Finding the right voice for Simon wasn't easy either. Most good neural voices are trained on adult speech, so they just don't work for a child character. I did eventually find a boy's voice, but it wasn't exceptionally clear.

That was before I added the karaoke-style subtitles that now take up half the screen - and even I, despite being very familiar with the text, was missing some of the words Simon was saying. But once I added the text, with each word highlighted as he speaks, I had no trouble understanding him at all. It's probably a psychological trick, but it sort of confirms that combining text with sound really makes a difference.

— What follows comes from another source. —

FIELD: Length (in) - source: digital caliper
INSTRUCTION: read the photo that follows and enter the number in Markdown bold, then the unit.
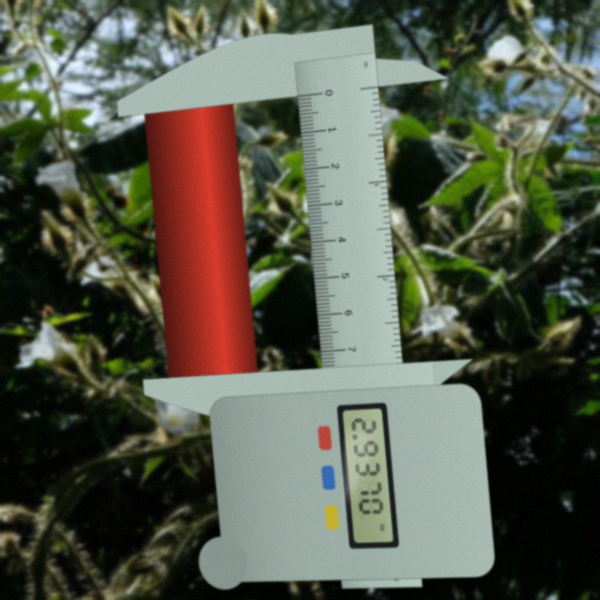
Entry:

Then I thought - maybe it's not really about the model. The model is probably trained to follow natural speech patterns - and the way a boy speaks just isn't the same as a CNN news anchor. So if we're trying to learn how to deal with real-life situations, a more natural-sounding voice might even be seen as an advantage in some people's eyes.

Besides that, Simon is meant to be a fellow student - he's not supposed to sound intimidatingly good. The idea is that you're both roughly on the same level. And nobody expects you to speak like a CNN news anchor at this point.

This is Simon!

As you can see from the casting process picture, after seeing Simon for the first time, I looked at a dozen or so other options. So yes, I had my doubts. But in the end, I think I just got over them. So, let me introduce you - this is Simon, your fellow student. Say hello to him too!

As you can see, casting Simon was no small task.